Surfing Photons

Surfing Photons is an interactive installation designed and built in TouchDesigner. It connects viewers to a visualization of light through a motion tracking interface, recorded and deployed via Python module. 

Conceputal Basis

I have long been fascinated by water and its metaphoric relationship to a lot of (at least my) life. Recently, I have begun thinking about light in much the same way. Arbiter of perception, light modulates everything in our conscious world. It allows us to see up close (microscopes), far away (stars), and enjoy the breathtaking beauty of the world at normal zoom as well.

Depending on your point of view, light can be measured like a wave, or like a particle. A particle representation of a unit of light is known as a photon. This duality is a function of the observer and their limitations, or constraints.

Surfing Photons adopts a particle representation of light distorted by waves of a different type: A shallow water simulation, like the ocean surface (or top of a pool). These waves refract rays of light, distorting them and creating caustic patterns on objects beneath the surface.
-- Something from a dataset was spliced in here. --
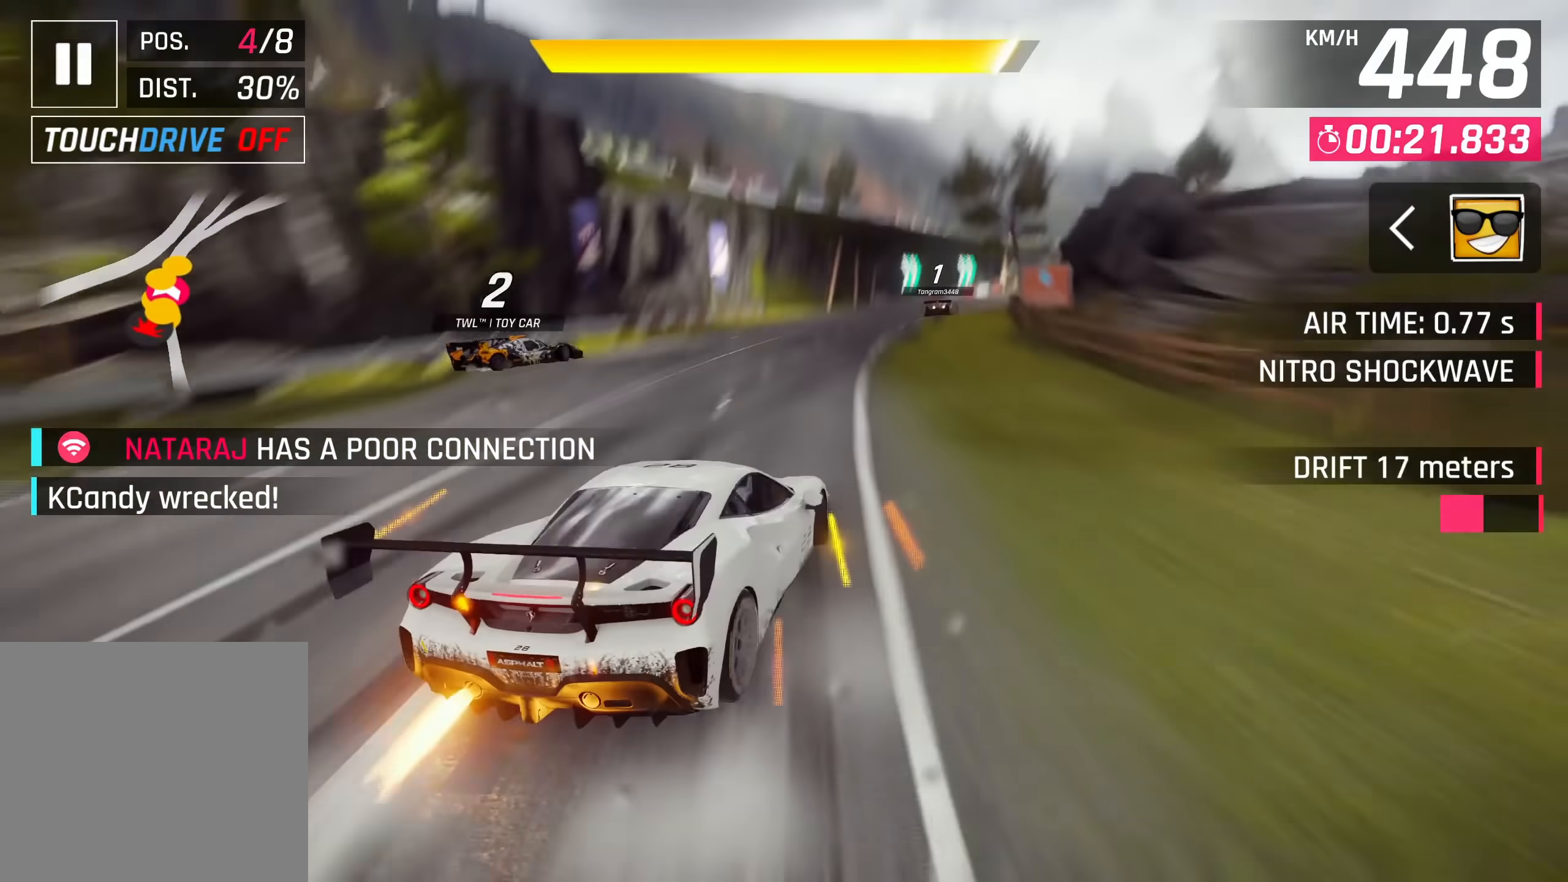
{"buttons": [], "left_stick": "center", "right_stick": "up", "events": []}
This concept inspired Surfing Photons, connecting two of my favorite metaphors for life: light and water. Try to get as much of both as you can.

Project Description

Role: Designer and Developer
Technology: TouchDesigner, Arduino, Kinect, Point Cloud

A (Brief) Description of Caustics

Caustic simulation that takes in a surface (e.g. water in a pool) and map of incoming light direction. A simulated photon of incoming light is refracted by the surface, changing its direction of travel (represented as a ray). Photons are visualized via instanced point geometry, with the instance position calculated by intersecting the refracted ray with some bounding object (e.g. the bottom of the pool). In this project, the bounding object is either a plane or a hemisphere.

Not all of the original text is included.